Apollo works if you’re targeting commercial biotech companies (e.g., Illumina, Moderna) and can filter by department. But for academic labs, postdocs, and PIs, the contact coverage drops off a cliff. The same limitation applies to ZoomInfo, which indexes business decision-makers, not scientists. Clay can technically pull data from PubMed via HTTP API, but it demands significant workflow configuration — you’re essentially building a custom research engine inside a spreadsheet. For most teams, that’s an ops project, not a daily sales motion.
LinkedIn Sales Navigator is invaluable for discovering who’s who: you can filter by “Researcher,” “Computational Biologist,” or even specific universities. The pain is that it stops there — you can’t get an email or phone number. Many reps end up switching to a contact finder to manually look up each profile, which kills efficiency. Lusha offers a Chrome extension that suggests contact info on profiles, but its algorithm is trained on business roles; for a postdoc, it often returns nothing.
A 5-Minute Origami Walkthrough for This Exact ICP
Let’s say you’re selling an AI training platform for structural biology labs. You want researchers who have published papers using deep learning for protein structure prediction in the last 18 months, based in the US or UK, and who hold a senior or lead role. Here’s the prompt you type into Origami:
“Find biotech researchers at universities and research institutes in the US and UK who have published papers in the last 18 months involving deep learning for protein structure prediction (AlphaFold, RoseTTAFold, etc.). I need verified email addresses and phone numbers if possible. Prioritize those with titles like Principal Investigator, Group Leader, Senior Research Scientist, or Professor.”
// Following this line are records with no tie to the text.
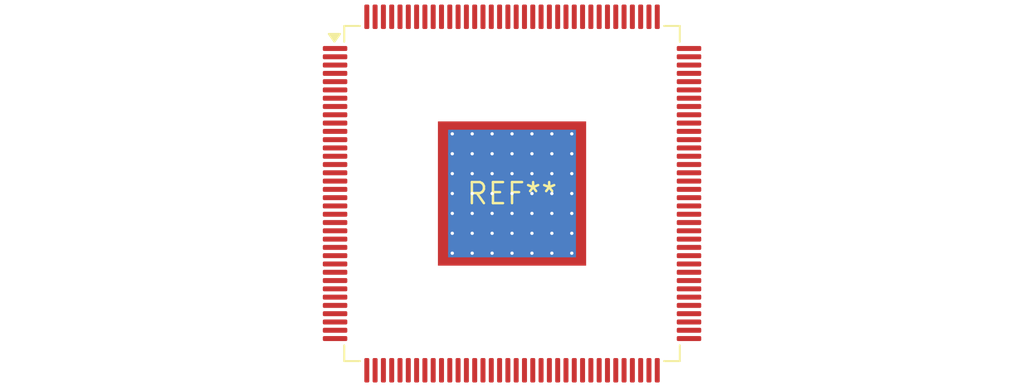
<source format=kicad_pcb>
(kicad_pcb (version 20240108) (generator pcbnew)

  (general
    (thickness 1.6)
  )

  (paper "A4")
  (layers
    (0 "F.Cu" signal)
    (31 "B.Cu" signal)
    (32 "B.Adhes" user "B.Adhesive")
    (33 "F.Adhes" user "F.Adhesive")
    (34 "B.Paste" user)
    (35 "F.Paste" user)
    (36 "B.SilkS" user "B.Silkscreen")
    (37 "F.SilkS" user "F.Silkscreen")
    (38 "B.Mask" user)
    (39 "F.Mask" user)
    (40 "Dwgs.User" user "User.Drawings")
    (41 "Cmts.User" user "User.Comments")
    (42 "Eco1.User" user "User.Eco1")
    (43 "Eco2.User" user "User.Eco2")
    (44 "Edge.Cuts" user)
    (45 "Margin" user)
    (46 "B.CrtYd" user "B.Courtyard")
    (47 "F.CrtYd" user "F.Courtyard")
    (48 "B.Fab" user)
    (49 "F.Fab" user)
    (50 "User.1" user)
    (51 "User.2" user)
    (52 "User.3" user)
    (53 "User.4" user)
    (54 "User.5" user)
    (55 "User.6" user)
    (56 "User.7" user)
    (57 "User.8" user)
    (58 "User.9" user)
  )

  (setup
    (pad_to_mask_clearance 0)
    (pcbplotparams
      (layerselection 0x00010fc_ffffffff)
      (plot_on_all_layers_selection 0x0000000_00000000)
      (disableapertmacros false)
      (usegerberextensions false)
      (usegerberattributes false)
      (usegerberadvancedattributes false)
      (creategerberjobfile false)
      (dashed_line_dash_ratio 12.000000)
      (dashed_line_gap_ratio 3.000000)
      (svgprecision 4)
      (plotframeref false)
      (viasonmask false)
      (mode 1)
      (useauxorigin false)
      (hpglpennumber 1)
      (hpglpenspeed 20)
      (hpglpendiameter 15.000000)
      (dxfpolygonmode false)
      (dxfimperialunits false)
      (dxfusepcbnewfont false)
      (psnegative false)
      (psa4output false)
      (plotreference false)
      (plotvalue false)
      (plotinvisibletext false)
      (sketchpadsonfab false)
      (subtractmaskfromsilk false)
      (outputformat 1)
      (mirror false)
      (drillshape 1)
      (scaleselection 1)
      (outputdirectory "")
    )
  )

  (net 0 "")

  (footprint "EQFP-144-1EP_20x20mm_P0.5mm_EP8.93x8.7mm_ThermalVias" (layer "F.Cu") (at 0 0))

)

</source>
The AI agent interprets this, searches arXiv, PubMed, university department pages, LinkedIn, and institutional directories, then returns a list with columns for name, title, institution, email, phone (when found), and a source link so you can trace where each contact came from. You export a CSV and load it into your outreach tool — no manual enrichment required.
What would have taken an SDR an afternoon of hunting across four platforms now takes under five minutes. And because the data is pulled live, you’re not emailing a researcher who left for a competitor lab six months ago.